*Required work:*
The expected output is exactly the lines below, starting at the line with "Document page, 1241x1754 pixels." and ending at the line with "Identify the document", both included; no other line belongs in it.

*Data shown:*
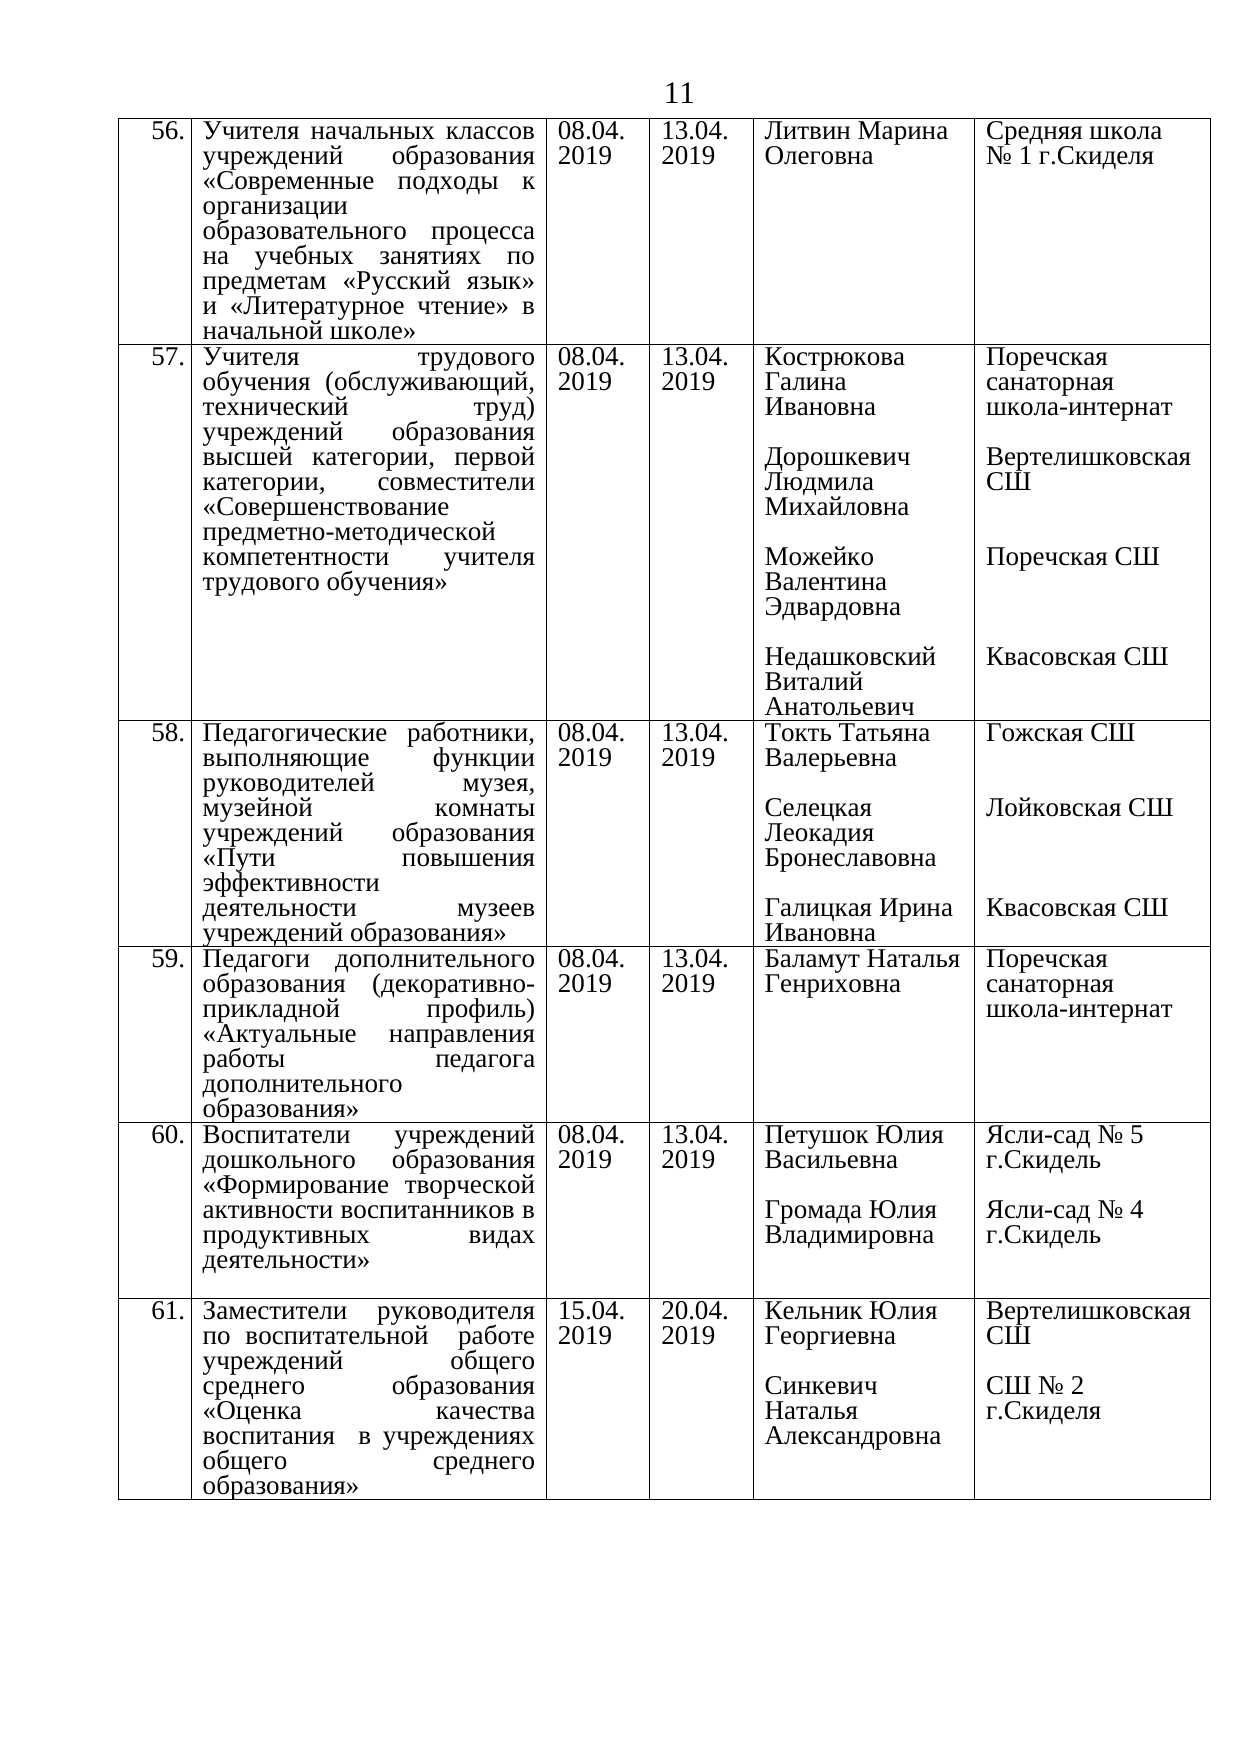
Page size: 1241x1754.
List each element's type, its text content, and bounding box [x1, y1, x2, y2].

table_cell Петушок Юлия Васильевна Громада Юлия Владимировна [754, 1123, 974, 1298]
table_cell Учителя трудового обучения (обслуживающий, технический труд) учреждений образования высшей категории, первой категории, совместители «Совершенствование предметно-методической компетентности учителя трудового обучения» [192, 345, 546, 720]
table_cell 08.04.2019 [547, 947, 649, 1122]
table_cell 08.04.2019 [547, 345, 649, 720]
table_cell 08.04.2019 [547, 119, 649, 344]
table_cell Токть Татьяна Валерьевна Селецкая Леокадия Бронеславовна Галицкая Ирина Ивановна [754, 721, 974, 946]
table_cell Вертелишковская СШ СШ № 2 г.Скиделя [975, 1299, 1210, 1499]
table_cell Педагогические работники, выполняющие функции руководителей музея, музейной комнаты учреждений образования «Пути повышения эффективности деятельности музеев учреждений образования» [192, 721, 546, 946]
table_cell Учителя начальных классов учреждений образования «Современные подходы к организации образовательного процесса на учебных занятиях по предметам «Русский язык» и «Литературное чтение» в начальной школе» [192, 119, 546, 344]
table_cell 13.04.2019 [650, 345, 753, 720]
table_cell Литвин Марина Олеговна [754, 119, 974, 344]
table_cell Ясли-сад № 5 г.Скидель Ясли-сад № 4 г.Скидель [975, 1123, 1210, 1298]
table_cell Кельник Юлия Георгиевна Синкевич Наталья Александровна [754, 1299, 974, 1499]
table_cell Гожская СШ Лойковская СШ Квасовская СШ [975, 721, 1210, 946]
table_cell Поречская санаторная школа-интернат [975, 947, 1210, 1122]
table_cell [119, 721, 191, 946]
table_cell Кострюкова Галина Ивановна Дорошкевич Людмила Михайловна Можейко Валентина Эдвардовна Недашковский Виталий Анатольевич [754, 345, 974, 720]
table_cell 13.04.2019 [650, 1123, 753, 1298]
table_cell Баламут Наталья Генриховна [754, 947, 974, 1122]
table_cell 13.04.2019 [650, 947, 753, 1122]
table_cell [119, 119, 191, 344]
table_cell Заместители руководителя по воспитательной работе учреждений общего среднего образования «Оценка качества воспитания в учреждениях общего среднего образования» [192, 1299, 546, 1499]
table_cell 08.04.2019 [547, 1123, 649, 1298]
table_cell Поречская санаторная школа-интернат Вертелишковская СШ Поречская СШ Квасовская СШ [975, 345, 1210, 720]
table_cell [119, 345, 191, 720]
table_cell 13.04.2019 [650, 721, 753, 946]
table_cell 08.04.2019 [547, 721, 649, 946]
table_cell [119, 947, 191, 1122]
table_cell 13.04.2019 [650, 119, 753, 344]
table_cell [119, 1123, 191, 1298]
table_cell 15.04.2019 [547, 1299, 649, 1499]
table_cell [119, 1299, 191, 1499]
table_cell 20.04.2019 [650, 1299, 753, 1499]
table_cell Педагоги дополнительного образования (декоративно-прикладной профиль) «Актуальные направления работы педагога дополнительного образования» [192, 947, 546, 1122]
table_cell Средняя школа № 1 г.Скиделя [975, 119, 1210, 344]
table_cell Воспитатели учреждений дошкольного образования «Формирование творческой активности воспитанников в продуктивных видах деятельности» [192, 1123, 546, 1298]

---

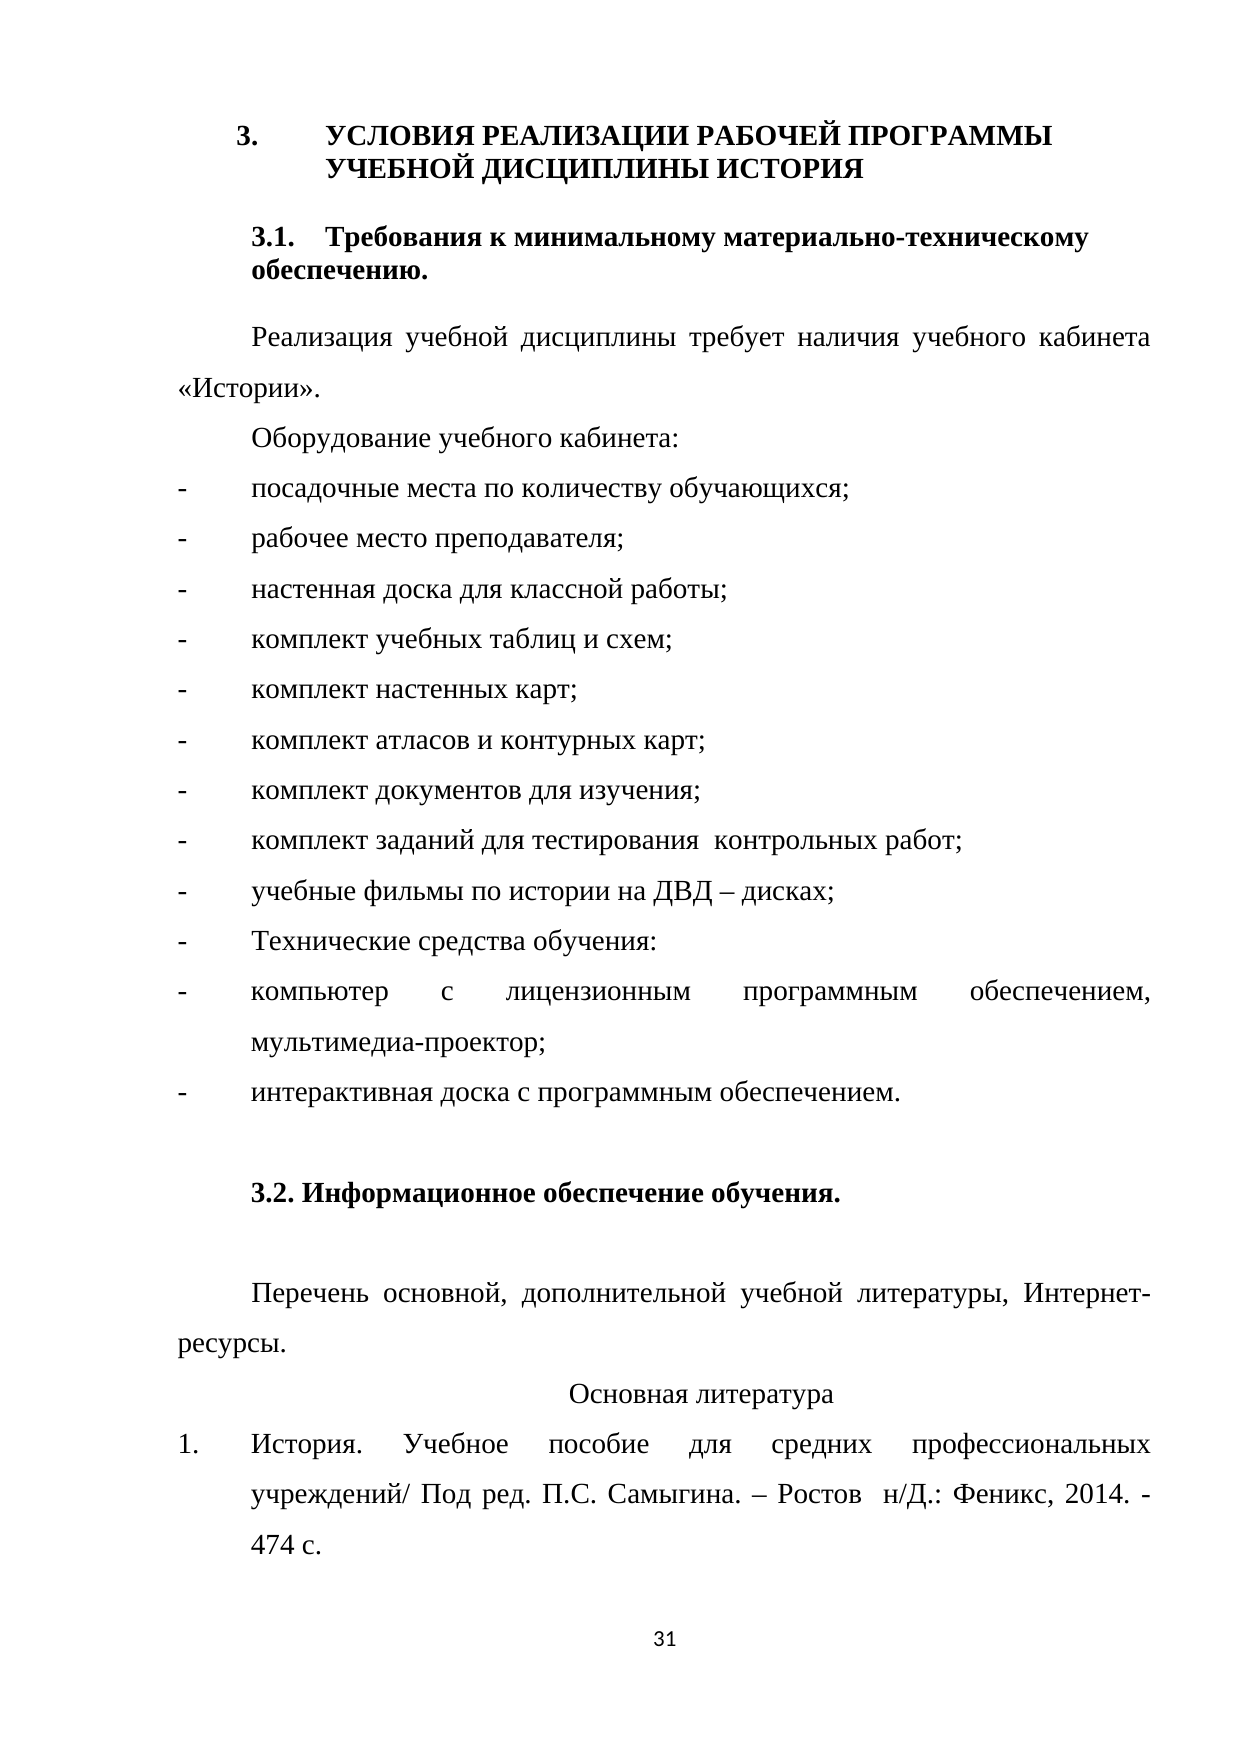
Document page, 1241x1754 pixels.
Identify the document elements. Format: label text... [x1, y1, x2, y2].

*Result:*
Document page, 1241x1754 pixels.
Identify the document elements. Format: label text... [x1, y1, x2, y2].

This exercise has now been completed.